Em ideias e conceito, A Forma da Água é muitíssimo bem resolvido, e todo o espetáculo visual proporcionado pelo filme ajuda a corroborar essa afirmação. É impossível não se impressionar com a trilha do prolífero Alexandre Desplat, que entrega um dos seus melhores trabalhos tanto pela identidade criada para a saga da protagonista Elisa (Sally Hawkins) quanto pela discrição ao narrar uma história sem ser invasivo ou explicativo. Não deixe escapar também o impressionante design de produção assinado por Paul D. Austerberry: ele é capaz de, através de lindas e sutis composições, criar encantamento e proximidade mesmo em ambientes desgastados pelo tempo e pelo descuido, como o próprio edifício onde mora a nossa heroína. Mais: completando a grande contribuição técnica para os sentidos, a fotografia de Dan Laustsen transita entre a inocência de Elisa e a vilania do chefe Strickland (Michael Shannon) com igual apuro e imponência. Del Toro captura tão bem essa composição que saímos da sessão com a certeza de que esse universo sempre esteve muito vivo em sua cabeça. Sensação semelhante é traduzida pelo ótimo: Richard Jenkins, o eterno Nathaniel Fisher do seriado Six Feet Under, e Octavia Spencer, agora distante das caricaturas de Histórias Cruzadas para se tornar uma atriz cada vez mais espontânea, estão ótimos como coadjuvantes de Sally Hawkins, uma atriz de talento singular que surpreende não pela destreza técnica ao dar vida a uma mulher que só comunica através de LIBRAS, mas por fazer emergir, com extrema delicadeza, os sentimentos antes negados e agora descobertos por essa mulher que sempre foi julgada por sua deficiência física. Hawkins brilha em cada cena de A Forma da Água, nada menos do que isso.

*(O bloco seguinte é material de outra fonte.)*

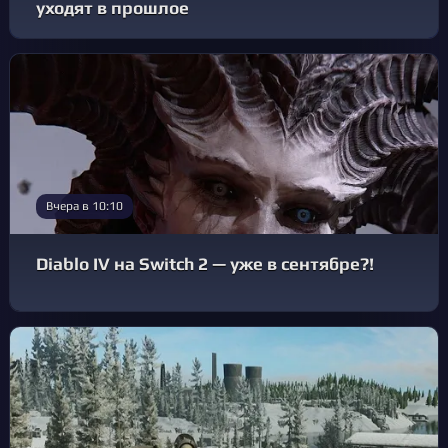
уходят в прошлое
Вчера в 10:10
Diablo IV на Switch 2 — уже в сентябре?!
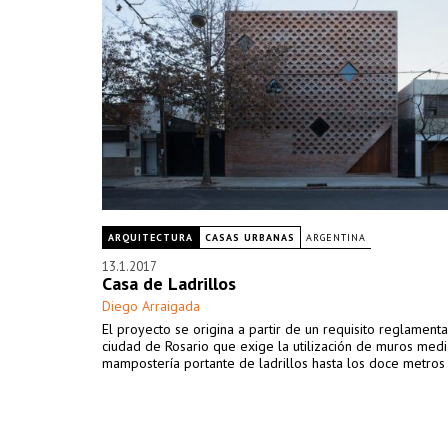
ARQUITECTURA
CASAS URBANAS
ARGENTINA
13.1.2017
Casa de Ladrillos
Diego Arraigada
El proyecto se origina a partir de un requisito reglamenta
ciudad de Rosario que exige la utilización de muros med
mampostería portante de ladrillos hasta los doce metros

E como o assunto é elenco, chegamos a quem quase coloca a perder todo esse vitorioso universo: Michael Shannon. É um pouco chocante fazer essa constatação porque Shannon é ator dos grandes e porque é um tremenda decepção vê-lo fora de tom como aqui. Culpa exclusivamente dele? Jamais. Shannon perde sim a mão ao entrar até demais no overacting exigido para clássico um vilão de conto-de-fadas, mas com uma grande ajuda do roteiro, que se dedica em excesso a esse antagonista que não chega perto de causar um décimo do interesse que qualquer outro personagem do filme desperta. Para justificar tanta atenção, vilões precisam ser fascinantes em suas ambições e medidas descabidas, mas aqui Strickland é aquele tipo de figura que você não deseja conhecer e você quer apenas que ele logo caia fora de cena. Não ajuda o roteiro tratá-lo como um mero obstáculo na vida da protagonista, abordagem que torna suas cenas simplórias, repetitivas e responsáveis por quebrar o ritmo e o encantamento construídos com tanto talento paralelamente. Submerso em doses de doçura consideravelmente maiores se comparadas a outras de suas obras (mesmo protagonizado por uma criança, O Labirinto do Fauno, por exemplo, era uma obra dura e trágica), Del Toro sofistica muito mais a luz no fim do túnel do que as trevas no meio do caminho. A Forma da Água não perde sua beleza em função disso, mas, sem dúvida, deixa escapar, por pura bobeira, a chance de ser o longa irretocável que, em diversos momentos, chegou muito perto de ser.

5 comentários em “A Forma da Água

  1. Pingback: No calor do momento, o que podemos concluir sobre o Oscar de “Melhor Filme Popular”? | Cinema e Argumento

  2. Matheus, concordo com sua observação sobre a atuação de Michael Shannon. Aqui, acho que ele foi caricatural demais, forçando alguns trejeitos desnecessários.

    Em relação ao filme, achei “A Forma da Água” de uma beleza sem igual. A parte técnica foi toda feita com muito cuidado e esmero. Acredito que o filme, ao final, nos relembra de que o amor não tem forma; fala sobre pessoas que vivem à margem, mas acabam encontrando aceitação em meio a eles mesmos. Enfim, é o meu filme favorito, até agora, da safra do Oscar 2018.

    • Kamila, também acho “A Forma da Água” de uma beleza sem igual… Só é uma pena que Michael Shannon atrapalhe boa parte do filme. É o meu segundo favorito na disputa pelo Oscar!